I'm motivated this time to see this though, as my hacks have made it's way to a codebase it doesn't belong. I had to do something similar to websockets, but that's another story. Again, at this point all I know that I want to do is add network_backend (hopfully via a httpcore_options, as I mentioned) but there may be other things that would still be needed. and I will try to see what the story is with dns caching and if there's appetite for something there too..

And on another note, I used httpbin.org for (the limitted) testing this stuff which is great because it has a strict sni, two IP addresses but relaxed host checking. Unfortunately it's often offline and slow if it's online, and the closest public replacement that I've found (httpbun.org) doesn't come close.
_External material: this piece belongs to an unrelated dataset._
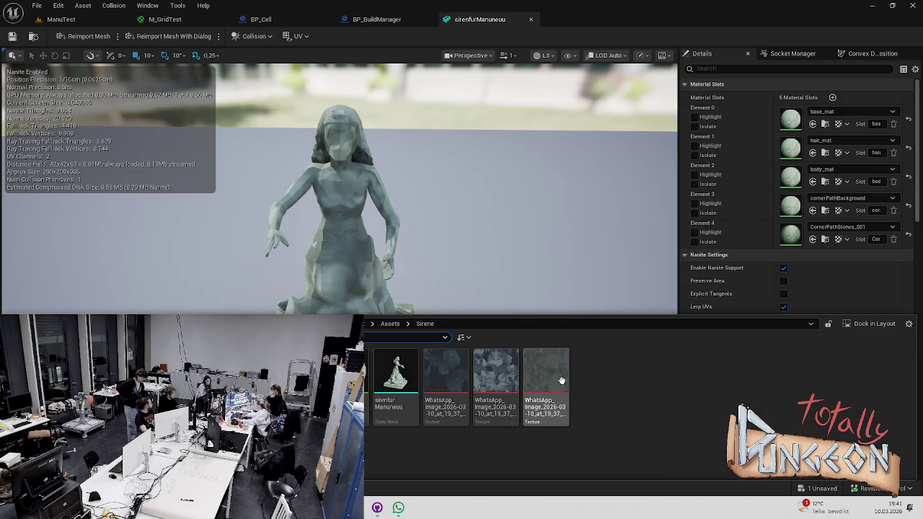
mouse_move(569, 392)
I've been slowly porting httpbin into uvicorn in the hopes that this capability can stay alive and even improve. I'm sure httpbin.org has been a victim of being a public service, but perhaps there was other reasons.

(disclaimer: as described above these gists are the crude implementation of the use-case I want httpx to serve and I cannot say they are fully necessary or leverage httpx/http-core properly)

the new gist (monkeypatching the backend, since it's not currently exposed to httpx)
https://gist.github.com/toppk/346e7ec85c956e6608cdadd6e1edae1f

the original gist (monkeypatching connect_tcp)
https://gist.github.com/toppk/a5838c9727d806c7845f7be0e2eacf2f

[toppk]

happy to move this comment to somewhere else. just hoping I get @tomchristie attention :)

[tomchristie]

I was surprised (but not surprised) that socket_options was plumbed into httpx but network_backend was not.

Yep. The network backends only recently became public API... encode/httpcore#699

If you want to open an issue on httpx for us to add a network_backend=... parameter to the HTTPTransport class that would be worthwhile. (I could also potentially imagine us deprecating the socket_options at that layer.)

IMO dns queries shouldn't occur unless you get a timeout/5xx/3xx for not immediately breaking the world when DNS is out (see facebook 2021 outage).

It'd make a lot of sense for httpcore to provide DNS caching over the lifespan of the client. Perhaps you'd like to open a discussion on httpcore?

[karpetrosyan]

To avoid having socket_options in only one version, we can wait for that and revert existing socket_options commit.